Thai media have reported allegations of wrongdoing in the project almost every day since the building’s collapse, many of them involving irregular documentation for the project. Their reports have highlighted the role of Italian-Thai’s Chinese joint venture partner, the China Railway No 10 company, which is involved in projects around the world.

A Criminal Court issued arrest warrants for the 17 on Thursday. Noppasin said 15 turned themselves in at a police station in the morning and the remaining two were expected to do so later on Friday.

Premchai’s case is his second major tangle with the law.
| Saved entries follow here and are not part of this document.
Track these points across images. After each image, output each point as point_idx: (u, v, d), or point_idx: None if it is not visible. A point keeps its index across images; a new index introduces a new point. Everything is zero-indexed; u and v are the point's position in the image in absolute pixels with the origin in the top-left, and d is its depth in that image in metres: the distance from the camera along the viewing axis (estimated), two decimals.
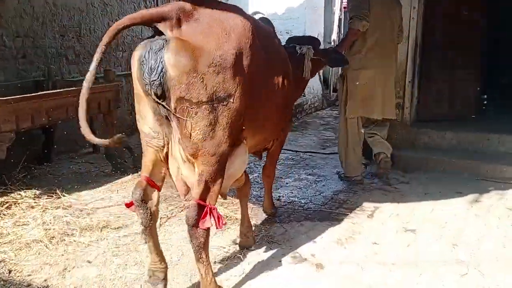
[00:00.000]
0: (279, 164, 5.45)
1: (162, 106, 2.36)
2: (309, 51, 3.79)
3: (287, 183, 5.02)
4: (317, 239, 3.69)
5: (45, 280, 3.05)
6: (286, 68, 3.30)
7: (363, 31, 4.53)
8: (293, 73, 3.49)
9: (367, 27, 4.51)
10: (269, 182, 4.02)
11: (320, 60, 3.99)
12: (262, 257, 3.37)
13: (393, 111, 4.98)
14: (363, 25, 4.48)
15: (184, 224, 2.91)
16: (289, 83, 3.28)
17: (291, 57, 3.53)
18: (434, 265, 3.27)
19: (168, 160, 2.65)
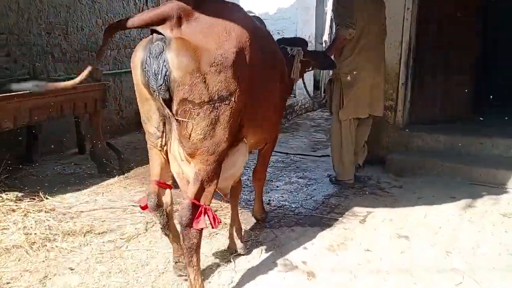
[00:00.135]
0: (270, 167, 5.34)
1: (168, 110, 2.35)
2: (299, 53, 3.75)
3: (277, 187, 4.91)
4: (308, 245, 3.58)
5: None
6: (283, 68, 3.31)
7: (349, 38, 4.54)
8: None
9: (353, 35, 4.52)
10: (260, 185, 3.91)
11: (308, 62, 3.95)
12: (252, 264, 3.26)
13: (380, 109, 4.96)
14: (349, 33, 4.50)
15: None
16: (285, 83, 3.31)
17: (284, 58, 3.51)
18: (428, 273, 3.17)
19: (169, 159, 2.65)
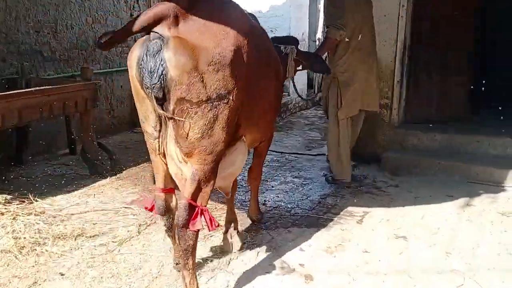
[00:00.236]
0: (264, 166, 5.23)
1: (161, 109, 2.33)
2: (292, 51, 3.71)
3: (272, 187, 4.83)
4: (305, 247, 3.51)
5: None
6: (277, 65, 3.28)
7: (340, 40, 4.52)
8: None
9: (344, 36, 4.50)
10: (255, 185, 3.83)
11: (299, 61, 3.90)
12: (248, 267, 3.18)
13: (376, 104, 4.96)
14: (340, 34, 4.48)
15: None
16: (280, 80, 3.30)
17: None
18: (428, 274, 3.11)
19: (167, 160, 2.61)
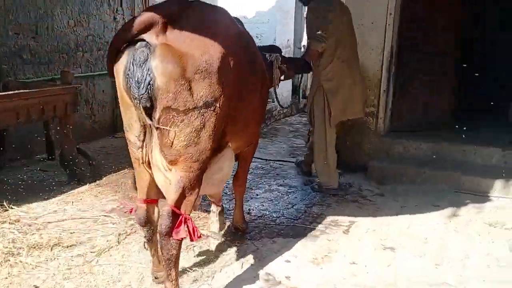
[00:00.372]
0: (249, 174, 5.13)
1: (148, 118, 2.29)
2: (277, 59, 3.68)
3: (257, 195, 4.73)
4: (291, 258, 3.40)
5: None
6: (264, 72, 3.24)
7: (321, 51, 4.54)
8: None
9: (325, 47, 4.52)
10: (241, 192, 3.74)
11: (282, 70, 3.86)
12: (232, 280, 3.07)
13: (361, 110, 4.98)
14: (321, 46, 4.50)
15: None
16: (266, 87, 3.28)
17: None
18: (418, 287, 3.03)
19: (152, 170, 2.54)
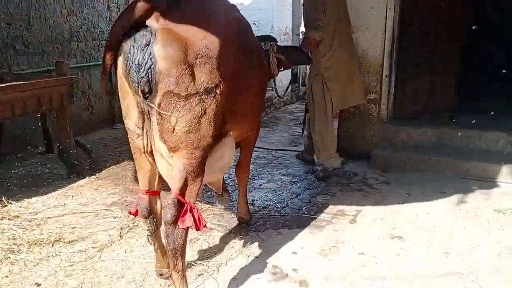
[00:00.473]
0: (251, 164, 5.06)
1: (147, 104, 2.25)
2: (273, 47, 3.59)
3: (260, 185, 4.64)
4: (298, 249, 3.33)
5: None
6: (262, 59, 3.24)
7: (318, 40, 4.56)
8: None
9: (322, 36, 4.54)
10: (244, 180, 3.68)
11: (280, 60, 3.74)
12: (238, 273, 2.99)
13: (362, 96, 5.10)
14: (319, 35, 4.52)
15: None
16: (264, 73, 3.28)
17: None
18: (428, 278, 2.97)
19: (154, 158, 2.49)
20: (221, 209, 3.90)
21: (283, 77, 8.57)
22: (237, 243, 3.40)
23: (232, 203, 4.12)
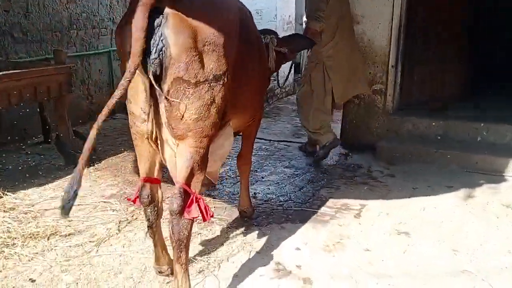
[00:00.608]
0: (253, 156, 4.95)
1: (157, 87, 2.18)
2: (272, 40, 3.51)
3: (262, 178, 4.54)
4: (301, 245, 3.23)
5: None
6: (262, 50, 3.22)
7: (319, 31, 4.63)
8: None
9: (323, 27, 4.62)
10: (246, 171, 3.59)
11: (281, 52, 3.66)
12: (240, 271, 2.89)
13: (365, 86, 5.12)
14: (320, 26, 4.61)
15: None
16: (265, 63, 3.25)
17: None
18: (436, 276, 2.87)
19: (159, 145, 2.44)
20: (220, 201, 3.80)
21: (285, 67, 8.48)
22: (238, 238, 3.30)
23: (234, 196, 4.02)
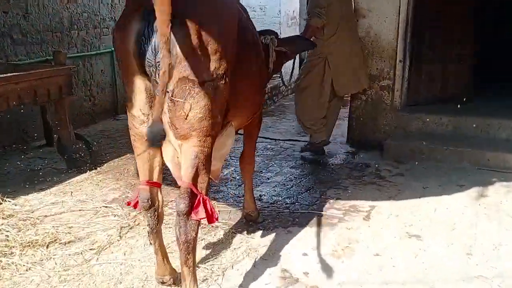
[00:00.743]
0: (258, 156, 4.86)
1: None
2: (273, 41, 3.44)
3: (268, 178, 4.42)
4: (309, 250, 3.11)
5: None
6: (259, 50, 3.16)
7: (320, 27, 4.69)
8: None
9: (323, 23, 4.67)
10: (249, 171, 3.49)
11: (282, 52, 3.59)
12: (245, 279, 2.78)
13: (366, 80, 5.14)
14: (321, 22, 4.66)
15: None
16: (262, 61, 3.18)
17: None
18: (450, 282, 2.74)
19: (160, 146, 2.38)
20: (225, 204, 3.70)
21: (288, 64, 8.35)
22: (243, 244, 3.19)
23: (239, 198, 3.92)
In 2019, he was convicted of wildlife poaching and served about three years in prison.

He was found guilty of killing protected animals and illegal possession of weapons after park rangers found him and other members of a hunting party in the Thungyai Naresuan Wildlife Sanctuary in western Thailand in February 2018.

They were found with guns and the carcasses nearby of a rare black panther, a kalij pheasant and a barking deer. The black panther, which is a member of the leopard species, had been butchered and its meat cooked up for soup.